◆ **What to do**
Pictures stay out. Extract the lines below from the first one through the line with "een langgekoesterde wens van het", both included.

◆ **Input**
##############################
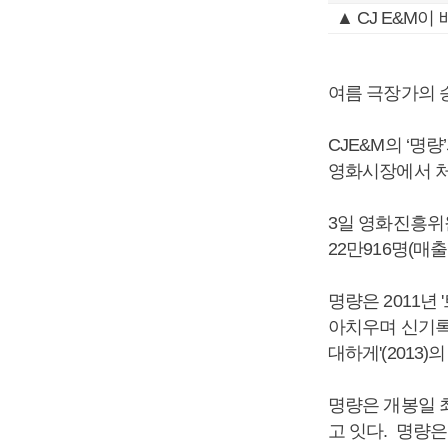
▲ CJ E&M이
여름 극장가의 
CJE&M의 ‘명
영화시장에서 처
3일 영화진흥위
22만916명(매
명량은 2011년 
아치우며 신기록을
대하게'(2013
명량은 개봉일 
고 잇다. 명량은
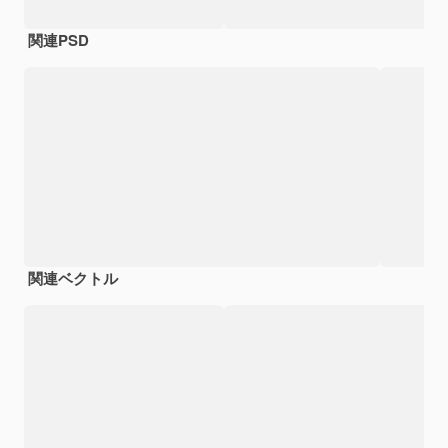
関連PSD
関連ベクトル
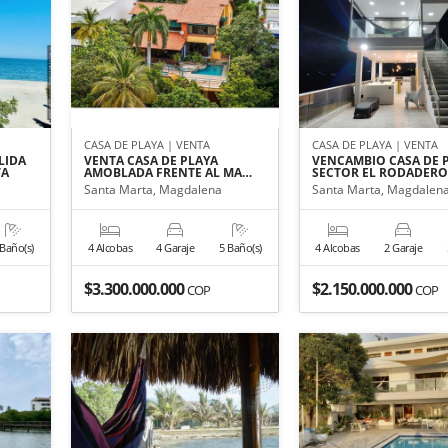
CASA DE PLAYA | VENTA
CASA DE PLAYA | VENTA
LIDA
VENTA CASA DE PLAYA
VENCAMBIO CASA DE 
TA
AMOBLADA FRENTE AL MA…
SECTOR EL RODADERO
Santa Marta, Magdalena
Santa Marta, Magdalen
 Baño(s)
4 Alcobas
4 Garaje
5 Baño(s)
4 Alcobas
2 Garaje
$3.300.000.000
$2.150.000.000
COP
COP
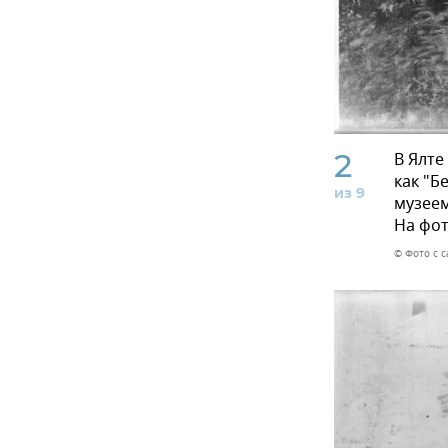
2
В Ялте
как "Б
из 9
музеем
На фот
© Фото с с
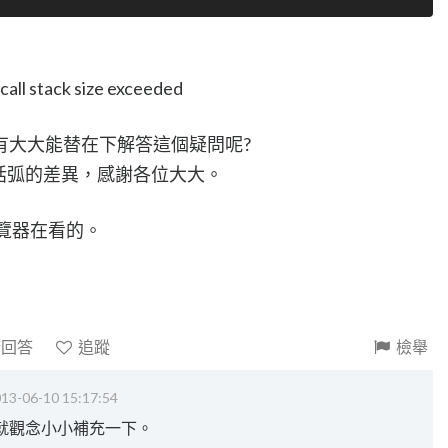
ll stack size exceeded
有大大能替在下解答這個疑問呢?
與無括弧的差異，感謝各位大大。
e瀏覽器在看的。
請回答
追蹤
檢舉
13-06-10 15:17:54
就觀念小小補充一下。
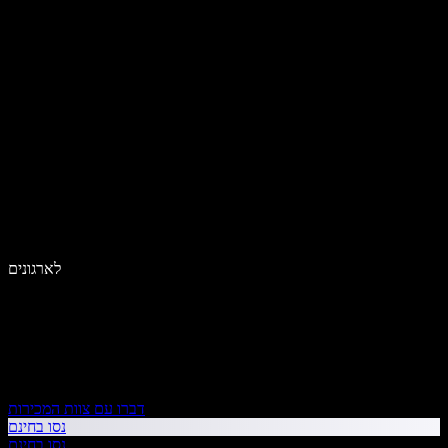
לארגונים
דברו עם צוות המכירות
נסו בחינם
נסו בחינם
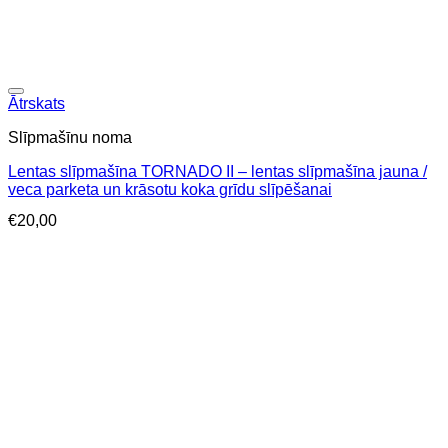
Ātrskats
Slīpmašīnu noma
Lentas slīpmašīna TORNADO II – lentas slīpmašīna jauna /
veca parketa un krāsotu koka grīdu slīpēšanai
€
20,00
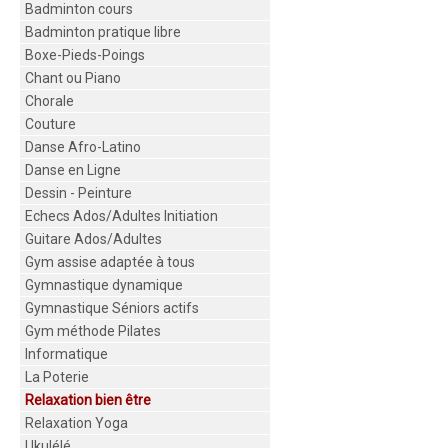
Badminton cours
Badminton pratique libre
Boxe-Pieds-Poings
Chant ou Piano
Chorale
Couture
Danse Afro-Latino
Danse en Ligne
Dessin - Peinture
Echecs Ados/Adultes Initiation
Guitare Ados/Adultes
Gym assise adaptée à tous
Gymnastique dynamique
Gymnastique Séniors actifs
Gym méthode Pilates
Informatique
La Poterie
Relaxation bien être
Relaxation Yoga
Ukulélé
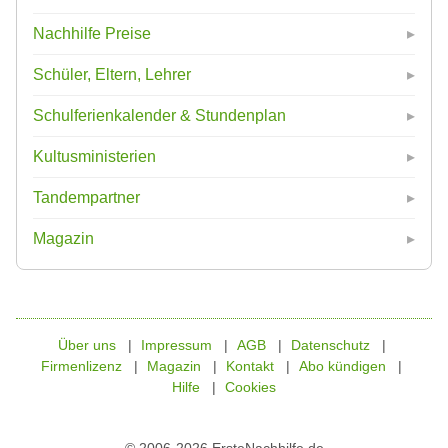
Nachhilfe Preise
Schüler, Eltern, Lehrer
Schulferienkalender & Stundenplan
Kultusministerien
Tandempartner
Magazin
Über uns
Impressum
AGB
Datenschutz
Firmenlizenz
Magazin
Kontakt
Abo kündigen
Hilfe
Cookies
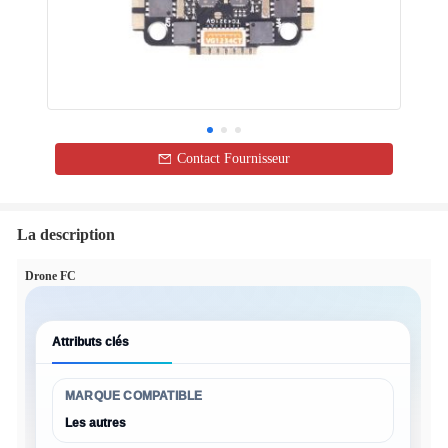
Contact Fournisseur
La description
Drone FC
Attributs clés
MARQUE COMPATIBLE
Les autres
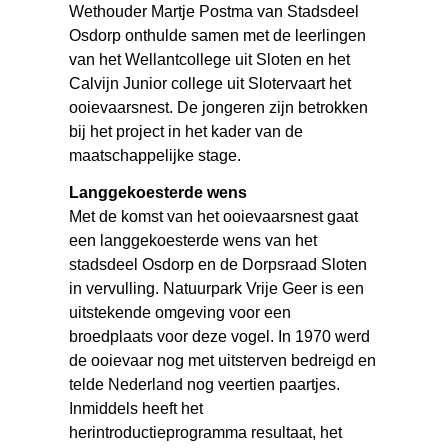
Wethouder Martje Postma van Stadsdeel
Osdorp onthulde samen met de leerlingen
van het Wellantcollege uit Sloten en het
Calvijn Junior college uit Slotervaart het
ooievaarsnest. De jongeren zijn betrokken
bij het project in het kader van de
maatschappelijke stage.
Langgekoesterde wens
Met de komst van het ooievaarsnest gaat
een langgekoesterde wens van het
stadsdeel Osdorp en de Dorpsraad Sloten
in vervulling. Natuurpark Vrije Geer is een
uitstekende omgeving voor een
broedplaats voor deze vogel. In 1970 werd
de ooievaar nog met uitsterven bedreigd en
telde Nederland nog veertien paartjes.
Inmiddels heeft het
herintroductieprogramma resultaat, het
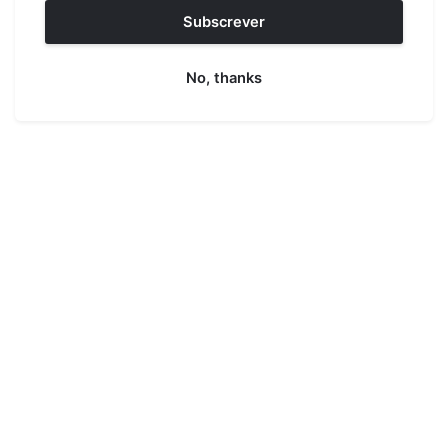
Subscrever
No, thanks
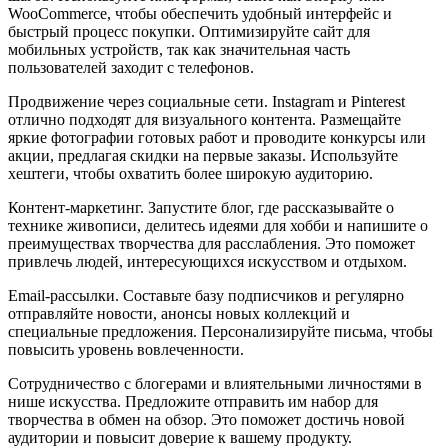
WooCommerce, чтобы обеспечить удобный интерфейс и
быстрый процесс покупки. Оптимизируйте сайт для
мобильных устройств, так как значительная часть
пользователей заходит с телефонов.
Продвижение через социальные сети. Instagram и Pinterest
отлично подходят для визуального контента. Размещайте
яркие фотографии готовых работ и проводите конкурсы или
акции, предлагая скидки на первые заказы. Используйте
хештеги, чтобы охватить более широкую аудиторию.
Контент-маркетинг. Запустите блог, где рассказывайте о
технике живописи, делитесь идеями для хобби и напишите о
преимуществах творчества для расслабления. Это поможет
привлечь людей, интересующихся искусством и отдыхом.
Email-рассылки. Составьте базу подписчиков и регулярно
отправляйте новости, анонсы новых коллекций и
специальные предложения. Персонализируйте письма, чтобы
повысить уровень вовлеченности.
Сотрудничество с блогерами и влиятельными личностями в
нише искусства. Предложите отправить им набор для
творчества в обмен на обзор. Это поможет достичь новой
аудитории и повысит доверие к вашему продукту.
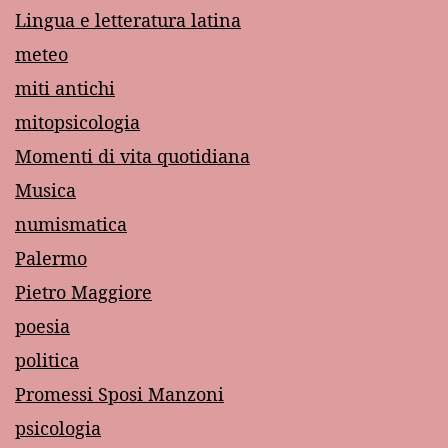
Lingua e letteratura latina
meteo
miti antichi
mitopsicologia
Momenti di vita quotidiana
Musica
numismatica
Palermo
Pietro Maggiore
poesia
politica
Promessi Sposi Manzoni
psicologia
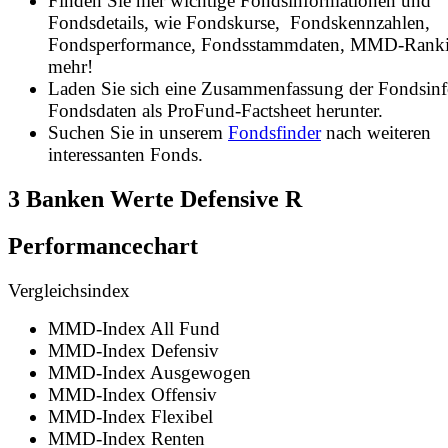
Finden Sie hier wichtige Fondsinformationen und
Fondsdetails, wie Fondskurse, Fondskennzahlen,
Fondsperformance, Fondsstammdaten, MMD-Rank
mehr!
Laden Sie sich eine Zusammenfassung der Fondsin
Fondsdaten als ProFund-Factsheet herunter.
Suchen Sie in unserem
Fondsfinder
nach weiteren
interessanten Fonds.
3 Banken Werte Defensive R
Performancechart
Vergleichsindex
MMD-Index All Fund
MMD-Index Defensiv
MMD-Index Ausgewogen
MMD-Index Offensiv
MMD-Index Flexibel
MMD-Index Renten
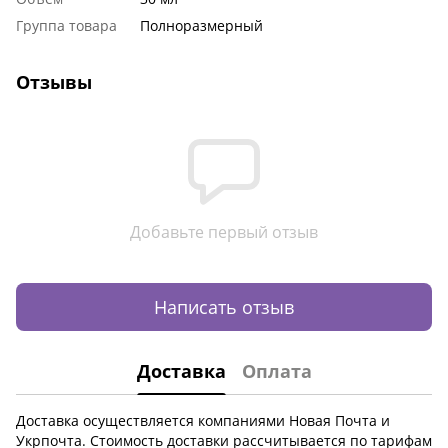
Группа товара
Полноразмерный
Отзывы
Добавьте первый отзыв
Написать отзыв
Доставка
Оплата
Доставка осуществляется компаниями Новая Почта и
Укрпочта. Стоимость доставки рассчитывается по тарифам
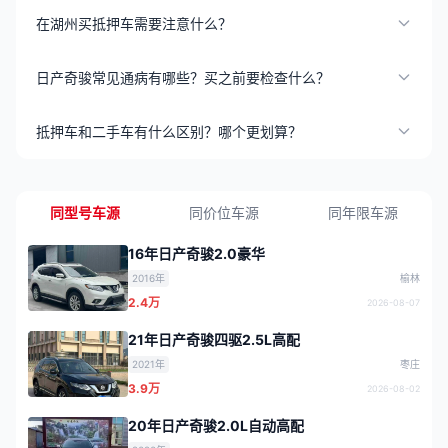
在湖州买抵押车需要注意什么？
日产奇骏常见通病有哪些？买之前要检查什么？
抵押车和二手车有什么区别？哪个更划算？
同型号车源
同价位车源
同年限车源
16年日产奇骏2.0豪华
2016年
榆林
2.4万
2026-08-07
21年日产奇骏四驱2.5L高配
2021年
枣庄
3.9万
2026-08-02
20年日产奇骏2.0L自动高配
##############################
◆ **Task solution**
▲ CJ E&M이
여름 극장가의 
CJE&M의 ‘명
영화시장에서 처
3일 영화진흥위
22만916명(매
명량은 2011년 
아치우며 신기록을
대하게'(2013
명량은 개봉일 
고 잇다. 명량은
関連PSD
関連ベクトル
CASA DE PLAYA | VENTA
CASA DE PLAYA | VENTA
LIDA
VENTA CASA DE PLAYA
VENCAMBIO CASA DE 
TA
AMOBLADA FRENTE AL MA…
SECTOR EL RODADERO
Santa Marta, Magdalena
Santa Marta, Magdalen
 Baño(s)
4 Alcobas
4 Garaje
5 Baño(s)
4 Alcobas
2 Garaje
$3.300.000.000
$2.150.000.000
COP
COP
2
В Ялте
как "Б
из 9
музеем
На фот
© Фото с с
ll stack size exceeded
有大大能替在下解答這個疑問呢?
與無括弧的差異，感謝各位大大。
e瀏覽器在看的。
請回答
追蹤
檢舉
13-06-10 15:17:54
就觀念小小補充一下。
לארגונים
דברו עם צוות המכירות
נסו בחינם
נסו בחינם
Ātrskats
Slīpmašīnu noma
Lentas slīpmašīna TORNADO II – lentas slīpmašīna jauna /
veca parketa un krāsotu koka grīdu slīpēšanai
€
20,00
Badminton cours
Badminton pratique libre
Boxe-Pieds-Poings
Chant ou Piano
Chorale
Couture
Danse Afro-Latino
Danse en Ligne
Dessin - Peinture
Echecs Ados/Adultes Initiation
Guitare Ados/Adultes
Gym assise adaptée à tous
Gymnastique dynamique
Gymnastique Séniors actifs
Gym méthode Pilates
Informatique
La Poterie
Relaxation bien être
Relaxation Yoga
Ukulélé
Nachhilfe Preise
Schüler, Eltern, Lehrer
Schulferienkalender & Stundenplan
Kultusministerien
Tandempartner
Magazin
Über uns
Impressum
AGB
Datenschutz
Firmenlizenz
Magazin
Kontakt
Abo kündigen
Hilfe
Cookies
Contact Fournisseur
La description
Drone FC
Attributs clés
MARQUE COMPATIBLE
Les autres
Wethouder Martje Postma van Stadsdeel
Osdorp onthulde samen met de leerlingen
van het Wellantcollege uit Sloten en het
Calvijn Junior college uit Slotervaart het
ooievaarsnest. De jongeren zijn betrokken
bij het project in het kader van de
maatschappelijke stage.
Langgekoesterde wens
Met de komst van het ooievaarsnest gaat
een langgekoesterde wens van het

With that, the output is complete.